For years, the Board has limited workers’ ability to engage in partial or intermittent strikes. In some instances, the Board has used the term “partial strike” to include anything less than a total, traditional strike (where employees completely withdraw their labor and refuse to work until the parties settle the dispute). This would include intermittent strikes, where employees go back and forth between working and striking. Other times, the Board has used the term “partial strike” more narrowly to describe more specific types of limited, non-traditional strikes which are situationally distinct from intermittent strikes. Regardless of the verbiage used, however, the Board has consistently found that Section 7 of the National Labor Relations Act (NLRA), which protects “concerted activity,” does not protect employees engaging in either of these types of limited strikes. Under current Board precedent, therefore, employees who strike multiple times over the same labor dispute may be disciplined by their employers.
Now, the OGC wishes to dramatically extend Section 7 protection to cover multiple short-term strikes. The Memo states that the Board’s present test for determining whether such strikes are protected “is difficult to apply” and “exposes employees to potential discipline for activities that should be considered protected under Section 7 of the Act.” Accordingly, the OGC will now be taking the position that the Board should modify the law regarding intermittent and partial strikes. In furtherance of this effort, the Memo references an attached model brief and instructs its recipients to utilize the analysis contained in the model brief and incorporate those arguments into the General Counsel’s briefs submitted to Administrative Law Judges and the Board.

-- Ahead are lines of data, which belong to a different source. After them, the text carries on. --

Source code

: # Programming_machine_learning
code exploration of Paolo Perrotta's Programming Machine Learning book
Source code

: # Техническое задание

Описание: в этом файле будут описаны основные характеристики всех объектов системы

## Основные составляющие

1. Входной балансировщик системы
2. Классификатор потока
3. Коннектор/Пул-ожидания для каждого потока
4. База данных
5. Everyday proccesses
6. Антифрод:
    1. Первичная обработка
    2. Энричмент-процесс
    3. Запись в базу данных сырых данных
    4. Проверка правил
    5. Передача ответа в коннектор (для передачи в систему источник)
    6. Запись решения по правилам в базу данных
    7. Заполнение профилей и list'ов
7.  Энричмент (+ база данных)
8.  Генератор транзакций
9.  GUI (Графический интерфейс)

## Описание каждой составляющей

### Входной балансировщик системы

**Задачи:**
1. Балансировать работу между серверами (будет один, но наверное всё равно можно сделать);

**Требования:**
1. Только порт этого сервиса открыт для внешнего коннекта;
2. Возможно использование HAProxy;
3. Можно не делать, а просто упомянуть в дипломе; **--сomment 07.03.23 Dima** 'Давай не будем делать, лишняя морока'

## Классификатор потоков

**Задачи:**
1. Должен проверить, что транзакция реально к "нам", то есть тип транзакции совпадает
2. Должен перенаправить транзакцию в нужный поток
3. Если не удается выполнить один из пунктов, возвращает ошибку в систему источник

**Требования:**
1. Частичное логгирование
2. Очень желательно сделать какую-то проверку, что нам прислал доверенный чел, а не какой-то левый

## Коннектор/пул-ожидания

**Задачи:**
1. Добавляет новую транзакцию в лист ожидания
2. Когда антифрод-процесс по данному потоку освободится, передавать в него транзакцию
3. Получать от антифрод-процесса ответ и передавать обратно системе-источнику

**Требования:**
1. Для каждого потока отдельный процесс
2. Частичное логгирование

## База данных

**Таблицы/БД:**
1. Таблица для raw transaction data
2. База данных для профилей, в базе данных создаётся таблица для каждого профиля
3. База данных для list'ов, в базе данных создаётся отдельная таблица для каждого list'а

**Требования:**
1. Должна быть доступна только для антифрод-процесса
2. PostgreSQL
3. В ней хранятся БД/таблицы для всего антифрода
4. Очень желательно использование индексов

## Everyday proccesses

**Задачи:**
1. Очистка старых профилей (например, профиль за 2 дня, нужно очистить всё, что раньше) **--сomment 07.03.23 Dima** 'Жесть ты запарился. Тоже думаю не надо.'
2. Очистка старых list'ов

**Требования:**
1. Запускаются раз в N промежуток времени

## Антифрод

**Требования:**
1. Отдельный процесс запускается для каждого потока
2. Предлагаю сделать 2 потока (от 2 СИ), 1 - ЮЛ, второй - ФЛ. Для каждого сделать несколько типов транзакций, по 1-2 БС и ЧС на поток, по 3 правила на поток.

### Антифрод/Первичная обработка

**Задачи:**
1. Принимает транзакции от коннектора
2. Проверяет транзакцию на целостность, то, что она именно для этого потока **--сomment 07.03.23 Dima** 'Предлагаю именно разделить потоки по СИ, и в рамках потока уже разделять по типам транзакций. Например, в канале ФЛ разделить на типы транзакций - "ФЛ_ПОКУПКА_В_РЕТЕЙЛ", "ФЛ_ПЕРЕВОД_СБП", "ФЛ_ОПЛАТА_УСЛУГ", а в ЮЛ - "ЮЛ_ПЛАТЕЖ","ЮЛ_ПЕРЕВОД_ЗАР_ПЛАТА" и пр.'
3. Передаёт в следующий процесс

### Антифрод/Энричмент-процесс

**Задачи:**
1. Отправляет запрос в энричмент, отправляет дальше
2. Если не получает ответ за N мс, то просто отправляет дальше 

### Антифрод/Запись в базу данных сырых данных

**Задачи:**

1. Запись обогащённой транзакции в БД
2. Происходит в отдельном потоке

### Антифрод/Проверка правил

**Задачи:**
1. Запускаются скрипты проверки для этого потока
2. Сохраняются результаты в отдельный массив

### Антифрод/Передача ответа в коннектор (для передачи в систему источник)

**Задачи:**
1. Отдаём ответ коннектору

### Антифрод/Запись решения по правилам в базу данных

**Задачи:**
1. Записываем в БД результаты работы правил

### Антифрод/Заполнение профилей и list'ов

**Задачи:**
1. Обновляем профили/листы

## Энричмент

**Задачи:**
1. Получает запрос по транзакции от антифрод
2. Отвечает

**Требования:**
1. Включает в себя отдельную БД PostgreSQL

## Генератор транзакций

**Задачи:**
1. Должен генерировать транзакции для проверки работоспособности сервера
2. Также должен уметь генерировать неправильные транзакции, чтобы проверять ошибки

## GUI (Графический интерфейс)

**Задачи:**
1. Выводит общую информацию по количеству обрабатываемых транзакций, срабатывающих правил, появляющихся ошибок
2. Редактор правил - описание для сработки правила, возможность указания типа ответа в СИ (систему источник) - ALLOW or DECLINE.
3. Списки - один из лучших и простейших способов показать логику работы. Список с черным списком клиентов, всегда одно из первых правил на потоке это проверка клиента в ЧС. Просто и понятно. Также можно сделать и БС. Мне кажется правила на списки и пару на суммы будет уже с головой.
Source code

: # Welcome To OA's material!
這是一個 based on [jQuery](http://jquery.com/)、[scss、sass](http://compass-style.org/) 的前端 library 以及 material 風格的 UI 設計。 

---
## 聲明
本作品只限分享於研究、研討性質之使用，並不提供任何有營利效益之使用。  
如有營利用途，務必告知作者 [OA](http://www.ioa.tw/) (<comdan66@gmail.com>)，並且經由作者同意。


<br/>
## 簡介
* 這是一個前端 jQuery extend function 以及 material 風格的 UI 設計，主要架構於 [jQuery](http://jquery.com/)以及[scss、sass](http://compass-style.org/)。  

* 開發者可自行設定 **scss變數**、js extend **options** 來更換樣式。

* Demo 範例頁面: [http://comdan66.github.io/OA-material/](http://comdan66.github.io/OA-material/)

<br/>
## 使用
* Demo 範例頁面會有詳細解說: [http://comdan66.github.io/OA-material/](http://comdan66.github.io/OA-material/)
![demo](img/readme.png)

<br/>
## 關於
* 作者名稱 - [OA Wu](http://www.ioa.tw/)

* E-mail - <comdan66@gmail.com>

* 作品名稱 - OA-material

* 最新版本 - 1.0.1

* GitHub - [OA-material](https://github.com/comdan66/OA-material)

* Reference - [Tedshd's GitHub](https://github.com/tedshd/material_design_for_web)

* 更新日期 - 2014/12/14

The arguments contained in the model brief “urge[] the Board to clarify this area of law by drawing clear conceptual distinctions between partial and intermittent strikes and redefining the circumstances under which intermittent strikes become unprotected.” More specifically, the General Counsel proposes a framework where multiple strikes (even if those strikes are over the same labor dispute) would be protected if: (1) the strikes “involve a complete cessation of work, and are not so brief and frequent that they are tantamount to work slowdowns”; (2) the strikes “are not designed to impose permanent conditions of work, but rather are designed to exert economic pressure”; and (3) the “employer is made aware of the employees’ purpose in striking.” The model brief argues that this framework “more effectively protects” a worker’s right to strike, “dispenses with the unpersuasive rationales” on which the Board has previously relied, and “better addresses Supreme Court precedent.”
Unfortunately, such an expansion Section 7 protections would upend years of generally understood and accepted labor relations practices. And unsurprisingly, employers would suffer the most, as they attempt to navigate new distinctions and the nuances of newly-protected strikes that will undoubtedly disrupt operations more than traditional strikes. Accordingly, employers will have an important role to play in NLRB proceedings by pushing back against the OGC’s new and threatening position.